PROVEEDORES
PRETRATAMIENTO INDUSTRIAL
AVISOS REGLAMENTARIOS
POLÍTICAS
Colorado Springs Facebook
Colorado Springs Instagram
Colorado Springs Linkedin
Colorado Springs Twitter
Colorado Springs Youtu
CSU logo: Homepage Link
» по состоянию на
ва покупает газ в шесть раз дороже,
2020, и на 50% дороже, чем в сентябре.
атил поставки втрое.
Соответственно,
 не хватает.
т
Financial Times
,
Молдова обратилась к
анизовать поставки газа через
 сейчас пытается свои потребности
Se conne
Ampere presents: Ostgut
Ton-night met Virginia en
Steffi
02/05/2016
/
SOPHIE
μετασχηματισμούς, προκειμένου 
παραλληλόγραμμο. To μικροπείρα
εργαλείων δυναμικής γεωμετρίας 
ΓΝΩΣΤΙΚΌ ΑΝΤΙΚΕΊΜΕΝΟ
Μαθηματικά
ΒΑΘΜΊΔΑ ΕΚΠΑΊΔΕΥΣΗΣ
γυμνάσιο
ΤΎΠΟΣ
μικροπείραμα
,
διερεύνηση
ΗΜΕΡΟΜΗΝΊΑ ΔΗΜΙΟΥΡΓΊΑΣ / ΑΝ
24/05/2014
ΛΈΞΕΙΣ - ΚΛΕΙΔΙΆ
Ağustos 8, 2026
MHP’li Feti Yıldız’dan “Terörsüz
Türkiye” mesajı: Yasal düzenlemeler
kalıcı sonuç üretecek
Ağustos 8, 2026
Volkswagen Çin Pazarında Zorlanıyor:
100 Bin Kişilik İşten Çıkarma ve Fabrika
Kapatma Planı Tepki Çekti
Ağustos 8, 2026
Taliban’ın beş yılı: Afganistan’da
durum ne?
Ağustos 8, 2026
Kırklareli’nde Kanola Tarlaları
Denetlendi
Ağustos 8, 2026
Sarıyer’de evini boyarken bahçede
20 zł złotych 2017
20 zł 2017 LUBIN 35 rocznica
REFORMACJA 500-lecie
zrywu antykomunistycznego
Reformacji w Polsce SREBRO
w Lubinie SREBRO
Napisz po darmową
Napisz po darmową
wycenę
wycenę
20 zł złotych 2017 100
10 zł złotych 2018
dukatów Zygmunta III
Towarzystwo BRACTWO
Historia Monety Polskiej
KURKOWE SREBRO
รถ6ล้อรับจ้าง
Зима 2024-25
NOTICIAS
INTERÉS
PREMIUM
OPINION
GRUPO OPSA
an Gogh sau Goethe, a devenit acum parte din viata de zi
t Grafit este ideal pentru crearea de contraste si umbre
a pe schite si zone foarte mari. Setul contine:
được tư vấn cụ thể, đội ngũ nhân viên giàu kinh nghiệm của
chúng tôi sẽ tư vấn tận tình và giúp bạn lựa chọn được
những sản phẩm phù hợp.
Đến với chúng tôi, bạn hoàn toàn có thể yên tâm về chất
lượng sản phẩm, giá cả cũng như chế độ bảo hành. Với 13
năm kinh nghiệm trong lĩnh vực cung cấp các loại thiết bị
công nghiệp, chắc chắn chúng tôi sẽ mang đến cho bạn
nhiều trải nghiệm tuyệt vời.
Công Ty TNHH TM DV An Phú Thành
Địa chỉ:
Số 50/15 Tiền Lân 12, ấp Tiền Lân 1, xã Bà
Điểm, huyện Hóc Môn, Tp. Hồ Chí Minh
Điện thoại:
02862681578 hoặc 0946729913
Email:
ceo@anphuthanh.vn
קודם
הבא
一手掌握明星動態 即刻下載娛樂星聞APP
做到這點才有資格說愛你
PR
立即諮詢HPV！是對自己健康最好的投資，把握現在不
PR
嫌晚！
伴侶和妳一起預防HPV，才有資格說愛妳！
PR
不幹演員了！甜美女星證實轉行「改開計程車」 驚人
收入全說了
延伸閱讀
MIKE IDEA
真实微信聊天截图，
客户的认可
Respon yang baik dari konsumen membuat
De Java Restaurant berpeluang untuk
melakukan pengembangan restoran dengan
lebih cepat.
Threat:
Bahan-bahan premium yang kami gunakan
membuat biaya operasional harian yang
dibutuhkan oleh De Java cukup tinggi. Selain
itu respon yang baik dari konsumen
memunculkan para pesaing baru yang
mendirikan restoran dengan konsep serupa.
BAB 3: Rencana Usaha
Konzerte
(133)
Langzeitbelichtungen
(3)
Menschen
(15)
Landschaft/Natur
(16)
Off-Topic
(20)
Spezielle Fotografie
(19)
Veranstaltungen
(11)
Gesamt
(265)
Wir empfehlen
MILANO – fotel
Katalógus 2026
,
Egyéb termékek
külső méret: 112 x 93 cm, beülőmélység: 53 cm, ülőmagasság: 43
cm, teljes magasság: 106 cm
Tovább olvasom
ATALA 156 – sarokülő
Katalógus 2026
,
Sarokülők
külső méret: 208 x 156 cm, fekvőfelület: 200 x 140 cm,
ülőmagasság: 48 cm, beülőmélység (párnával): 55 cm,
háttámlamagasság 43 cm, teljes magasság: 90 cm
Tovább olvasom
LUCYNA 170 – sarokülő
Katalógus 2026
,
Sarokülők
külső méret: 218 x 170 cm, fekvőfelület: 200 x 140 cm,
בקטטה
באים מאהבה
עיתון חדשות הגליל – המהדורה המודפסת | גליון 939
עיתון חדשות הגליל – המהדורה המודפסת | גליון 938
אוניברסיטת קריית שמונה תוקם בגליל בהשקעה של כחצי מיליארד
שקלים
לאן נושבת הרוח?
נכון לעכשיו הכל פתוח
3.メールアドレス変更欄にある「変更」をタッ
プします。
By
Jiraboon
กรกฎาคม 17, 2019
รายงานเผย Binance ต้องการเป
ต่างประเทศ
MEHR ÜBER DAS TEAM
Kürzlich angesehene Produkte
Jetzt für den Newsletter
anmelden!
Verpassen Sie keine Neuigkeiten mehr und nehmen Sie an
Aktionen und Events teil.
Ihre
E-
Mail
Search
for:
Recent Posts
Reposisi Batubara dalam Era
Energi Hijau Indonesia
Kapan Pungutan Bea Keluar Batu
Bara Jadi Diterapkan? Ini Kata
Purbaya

*-*-*

### PROBLEM REQUIREMENTS
If a line of the records above holds the word "beülőmélység", show it.

### SOLUTION
külső méret: 112 x 93 cm, beülőmélység: 53 cm, ülőmagasság: 43
ülőmagasság: 48 cm, beülőmélység (párnával): 55 cm,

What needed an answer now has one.